*What you are asked to do*
The word "source" may appear in some lines of the data; copy every such line.

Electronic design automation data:
___

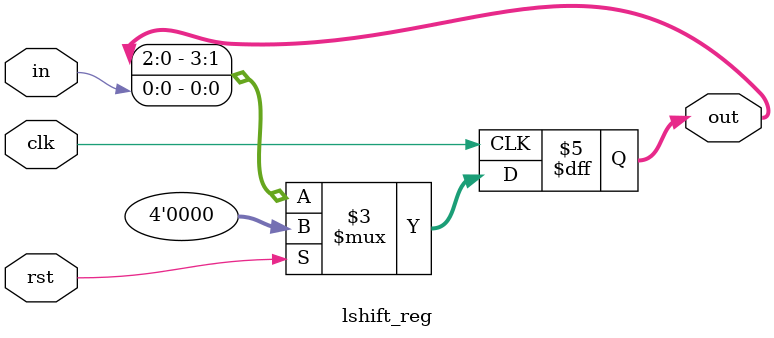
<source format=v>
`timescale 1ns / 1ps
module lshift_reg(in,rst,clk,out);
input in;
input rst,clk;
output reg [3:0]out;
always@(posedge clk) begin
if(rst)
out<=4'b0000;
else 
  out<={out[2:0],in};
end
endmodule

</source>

___

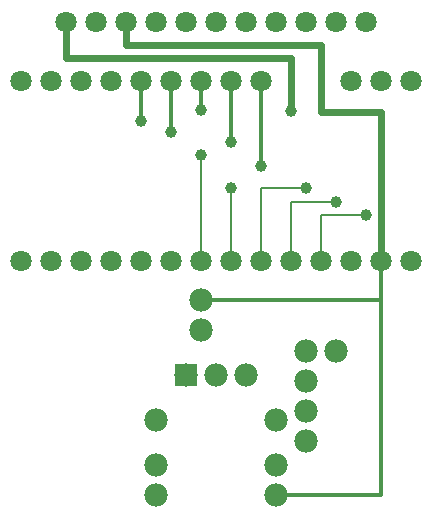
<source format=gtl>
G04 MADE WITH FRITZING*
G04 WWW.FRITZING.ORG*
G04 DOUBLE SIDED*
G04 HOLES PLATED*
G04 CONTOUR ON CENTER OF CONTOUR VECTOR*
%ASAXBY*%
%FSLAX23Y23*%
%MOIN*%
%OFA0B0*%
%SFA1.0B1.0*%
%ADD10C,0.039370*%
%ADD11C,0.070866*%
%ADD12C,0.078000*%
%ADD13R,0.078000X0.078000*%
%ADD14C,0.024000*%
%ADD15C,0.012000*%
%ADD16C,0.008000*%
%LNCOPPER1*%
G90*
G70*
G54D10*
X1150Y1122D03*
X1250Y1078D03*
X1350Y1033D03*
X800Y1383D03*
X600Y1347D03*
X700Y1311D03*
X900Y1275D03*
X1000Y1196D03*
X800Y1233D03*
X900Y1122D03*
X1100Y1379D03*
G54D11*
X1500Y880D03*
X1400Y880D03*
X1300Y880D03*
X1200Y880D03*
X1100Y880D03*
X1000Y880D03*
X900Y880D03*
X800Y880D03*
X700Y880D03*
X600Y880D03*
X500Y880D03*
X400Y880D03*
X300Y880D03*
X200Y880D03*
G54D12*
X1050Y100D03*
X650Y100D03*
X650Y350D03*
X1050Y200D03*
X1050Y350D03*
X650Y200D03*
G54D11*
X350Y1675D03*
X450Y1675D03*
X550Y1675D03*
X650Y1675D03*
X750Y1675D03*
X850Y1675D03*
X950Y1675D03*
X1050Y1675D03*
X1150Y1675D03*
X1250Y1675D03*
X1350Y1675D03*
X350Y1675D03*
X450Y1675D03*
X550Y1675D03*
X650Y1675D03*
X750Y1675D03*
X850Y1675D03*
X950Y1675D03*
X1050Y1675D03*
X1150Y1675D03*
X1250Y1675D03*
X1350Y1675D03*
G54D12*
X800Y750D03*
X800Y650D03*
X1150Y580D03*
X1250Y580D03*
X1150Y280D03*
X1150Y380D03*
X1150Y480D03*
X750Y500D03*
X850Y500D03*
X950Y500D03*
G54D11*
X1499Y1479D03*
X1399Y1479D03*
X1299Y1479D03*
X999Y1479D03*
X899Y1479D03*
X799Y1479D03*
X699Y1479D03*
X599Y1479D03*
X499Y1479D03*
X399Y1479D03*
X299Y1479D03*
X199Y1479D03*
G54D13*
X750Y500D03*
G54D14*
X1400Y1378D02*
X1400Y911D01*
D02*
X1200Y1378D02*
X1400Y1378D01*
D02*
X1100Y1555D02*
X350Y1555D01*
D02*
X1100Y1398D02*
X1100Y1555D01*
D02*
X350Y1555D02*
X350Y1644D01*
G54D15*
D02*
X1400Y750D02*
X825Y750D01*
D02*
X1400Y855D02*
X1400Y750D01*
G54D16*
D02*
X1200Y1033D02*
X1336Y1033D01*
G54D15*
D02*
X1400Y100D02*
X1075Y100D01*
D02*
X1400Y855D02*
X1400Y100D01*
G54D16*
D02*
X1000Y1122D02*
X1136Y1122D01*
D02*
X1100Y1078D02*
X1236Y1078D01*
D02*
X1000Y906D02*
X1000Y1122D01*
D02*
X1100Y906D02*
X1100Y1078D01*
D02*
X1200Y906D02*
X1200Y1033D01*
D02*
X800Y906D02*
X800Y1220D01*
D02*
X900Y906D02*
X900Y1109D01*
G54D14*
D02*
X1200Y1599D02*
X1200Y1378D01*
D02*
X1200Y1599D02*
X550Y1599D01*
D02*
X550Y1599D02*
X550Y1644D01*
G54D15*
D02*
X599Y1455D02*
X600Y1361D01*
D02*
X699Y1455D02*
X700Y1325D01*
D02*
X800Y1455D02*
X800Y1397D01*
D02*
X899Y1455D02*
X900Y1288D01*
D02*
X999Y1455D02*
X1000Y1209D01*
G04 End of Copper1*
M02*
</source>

___

*Exercise result*
<source format=v>
</source>
<source format=gtl>
</source>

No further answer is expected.